■ Records for this exercise ■
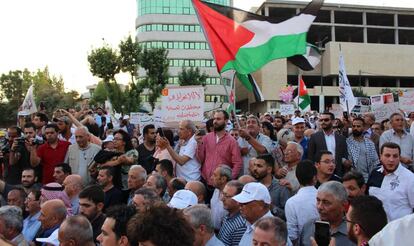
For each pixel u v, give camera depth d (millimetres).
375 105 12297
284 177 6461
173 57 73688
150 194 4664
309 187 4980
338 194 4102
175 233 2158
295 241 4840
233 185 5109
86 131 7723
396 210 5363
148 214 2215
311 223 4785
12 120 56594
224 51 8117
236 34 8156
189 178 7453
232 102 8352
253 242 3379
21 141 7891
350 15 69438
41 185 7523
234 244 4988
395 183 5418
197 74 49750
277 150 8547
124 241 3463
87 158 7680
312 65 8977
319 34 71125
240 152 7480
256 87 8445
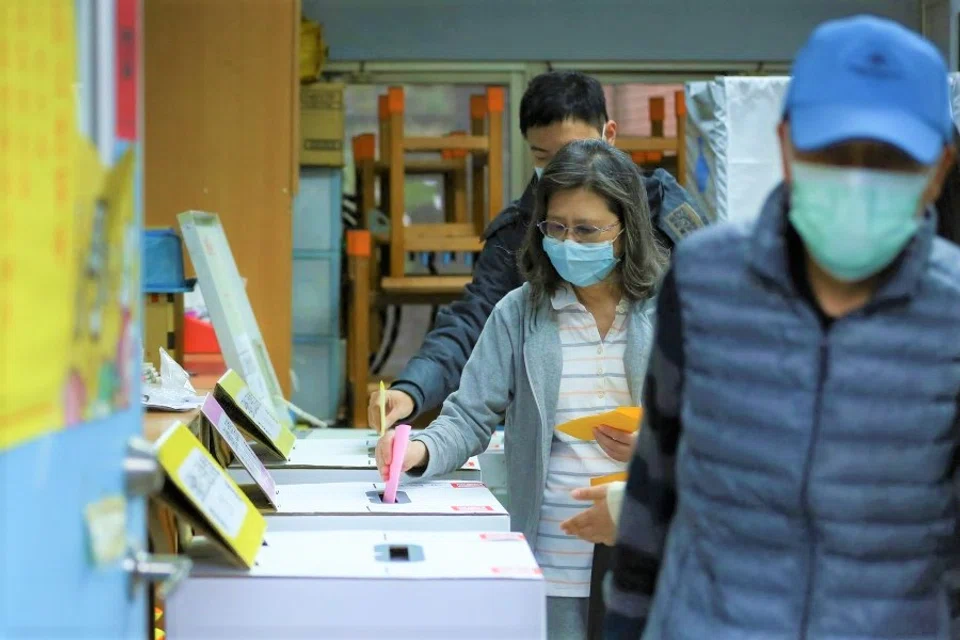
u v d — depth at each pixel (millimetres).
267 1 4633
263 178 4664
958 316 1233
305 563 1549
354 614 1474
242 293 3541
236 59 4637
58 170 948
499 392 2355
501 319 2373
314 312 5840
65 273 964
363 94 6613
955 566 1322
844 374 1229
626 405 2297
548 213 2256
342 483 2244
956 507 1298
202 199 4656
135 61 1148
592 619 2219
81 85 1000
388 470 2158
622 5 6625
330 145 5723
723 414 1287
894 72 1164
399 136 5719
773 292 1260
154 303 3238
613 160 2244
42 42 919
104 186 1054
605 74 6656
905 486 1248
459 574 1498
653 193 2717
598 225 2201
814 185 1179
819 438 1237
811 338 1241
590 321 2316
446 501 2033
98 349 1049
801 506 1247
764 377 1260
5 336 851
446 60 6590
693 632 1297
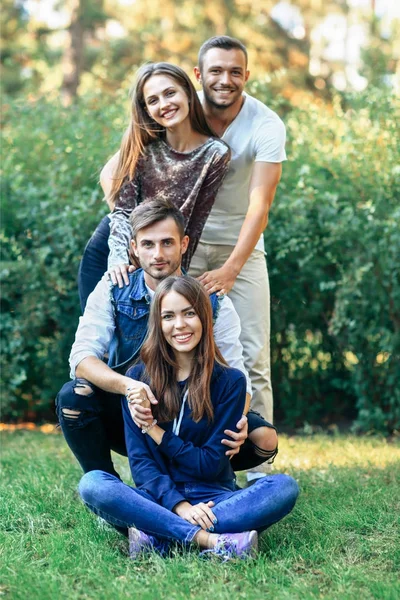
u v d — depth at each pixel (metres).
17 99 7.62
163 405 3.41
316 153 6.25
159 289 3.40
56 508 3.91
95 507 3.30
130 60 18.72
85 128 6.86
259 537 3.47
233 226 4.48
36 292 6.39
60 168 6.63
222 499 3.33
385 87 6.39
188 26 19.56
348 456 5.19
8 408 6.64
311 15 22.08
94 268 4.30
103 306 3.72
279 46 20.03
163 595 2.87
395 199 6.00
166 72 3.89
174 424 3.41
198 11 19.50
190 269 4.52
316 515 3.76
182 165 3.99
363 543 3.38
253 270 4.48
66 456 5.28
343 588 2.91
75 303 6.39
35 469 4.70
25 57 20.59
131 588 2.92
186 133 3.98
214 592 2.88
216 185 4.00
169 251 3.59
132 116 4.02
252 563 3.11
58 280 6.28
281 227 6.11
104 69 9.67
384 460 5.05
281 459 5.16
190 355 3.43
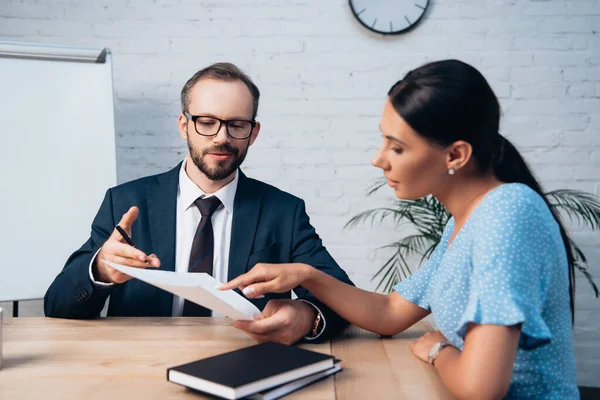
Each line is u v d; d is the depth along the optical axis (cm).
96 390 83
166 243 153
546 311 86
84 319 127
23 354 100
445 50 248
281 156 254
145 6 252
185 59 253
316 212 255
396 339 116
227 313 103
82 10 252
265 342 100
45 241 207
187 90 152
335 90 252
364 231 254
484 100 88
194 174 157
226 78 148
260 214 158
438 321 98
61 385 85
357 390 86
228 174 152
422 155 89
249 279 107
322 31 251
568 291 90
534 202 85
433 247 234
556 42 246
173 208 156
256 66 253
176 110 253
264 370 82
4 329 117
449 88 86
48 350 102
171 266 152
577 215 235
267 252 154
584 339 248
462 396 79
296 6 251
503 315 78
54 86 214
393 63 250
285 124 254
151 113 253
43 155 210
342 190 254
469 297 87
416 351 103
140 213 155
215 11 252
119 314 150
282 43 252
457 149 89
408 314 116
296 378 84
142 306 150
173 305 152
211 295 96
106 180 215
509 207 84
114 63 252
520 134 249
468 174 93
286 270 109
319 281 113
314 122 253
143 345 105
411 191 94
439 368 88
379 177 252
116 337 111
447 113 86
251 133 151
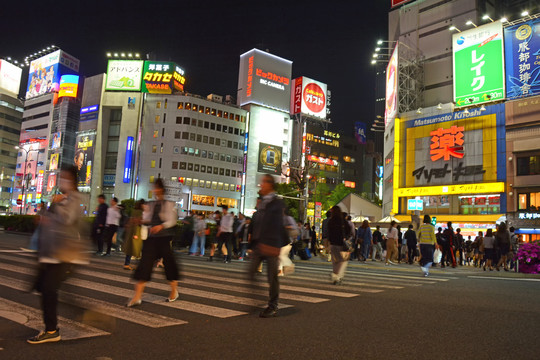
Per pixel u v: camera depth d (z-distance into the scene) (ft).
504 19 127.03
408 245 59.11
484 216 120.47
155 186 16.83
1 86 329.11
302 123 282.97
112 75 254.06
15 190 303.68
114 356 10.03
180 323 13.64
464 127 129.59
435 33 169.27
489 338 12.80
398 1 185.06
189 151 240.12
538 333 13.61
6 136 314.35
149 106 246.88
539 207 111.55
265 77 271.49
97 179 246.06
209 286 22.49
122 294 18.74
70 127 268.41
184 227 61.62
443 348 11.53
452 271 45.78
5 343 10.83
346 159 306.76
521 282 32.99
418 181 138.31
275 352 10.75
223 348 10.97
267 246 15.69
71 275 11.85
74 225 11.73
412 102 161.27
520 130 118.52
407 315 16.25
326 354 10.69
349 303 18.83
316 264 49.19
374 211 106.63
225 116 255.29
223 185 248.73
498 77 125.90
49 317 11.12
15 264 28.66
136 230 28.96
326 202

■ Exercise ■
Locate the lines above that contain "camera" and copy them.

■ Answer ■
For each pixel u v, give camera depth d (millimetres).
Per pixel u v: camera depth d (z-distance into the scene) (ft).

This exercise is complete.